Where does the string "Link" appear? Copy every line of the entries below that holds it.

(Saved entries)

-------

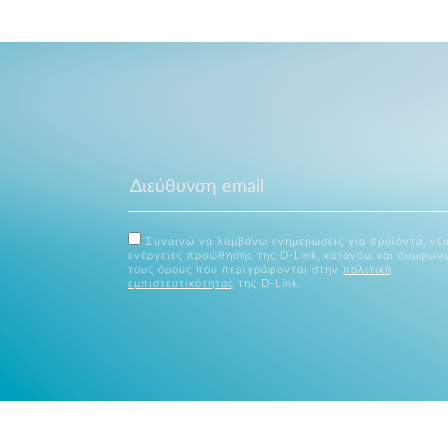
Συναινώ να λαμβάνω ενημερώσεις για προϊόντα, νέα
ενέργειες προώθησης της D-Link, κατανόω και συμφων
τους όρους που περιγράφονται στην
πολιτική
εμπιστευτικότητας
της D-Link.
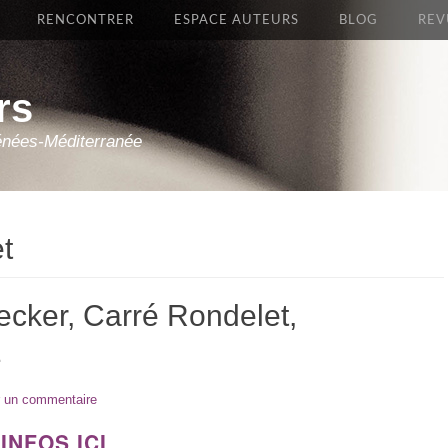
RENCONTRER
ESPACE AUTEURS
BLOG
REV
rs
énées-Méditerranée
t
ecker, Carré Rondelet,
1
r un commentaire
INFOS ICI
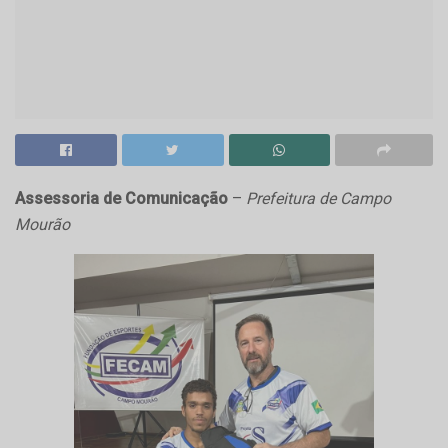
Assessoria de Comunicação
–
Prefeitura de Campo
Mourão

-------

## SOLUTION FOR THIS PROBLEM:
ενέργειες προώθησης της D-Link, κατανόω και συμφων
της D-Link.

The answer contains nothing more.